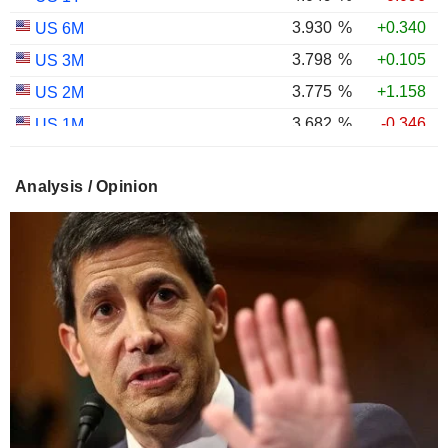
3.930
%
+0.340
US 6M
3.798
%
+0.105
US 3M
3.775
%
+1.158
US 2M
3.682
%
-0.346
US 1M
3.014
%
+0.126
US 30Y INFLATION INDEXED
Analysis / Opinion
2.432
%
+0.099
US 10Y INFLATION INDEXED
1.725
%
+2.034
US 5Y INFLATION INDEXED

WHAT YOU ARE ASKED TO DO:
Using the material above, extract the line that contains "US 30Y INFLATION INDEXED" and every line after it, exactly as given; stop at the last line.

EXERCISE ANSWER:
US 30Y INFLATION INDEXED
Analysis / Opinion
2.432
%
+0.099
US 10Y INFLATION INDEXED
1.725
%
+2.034
US 5Y INFLATION INDEXED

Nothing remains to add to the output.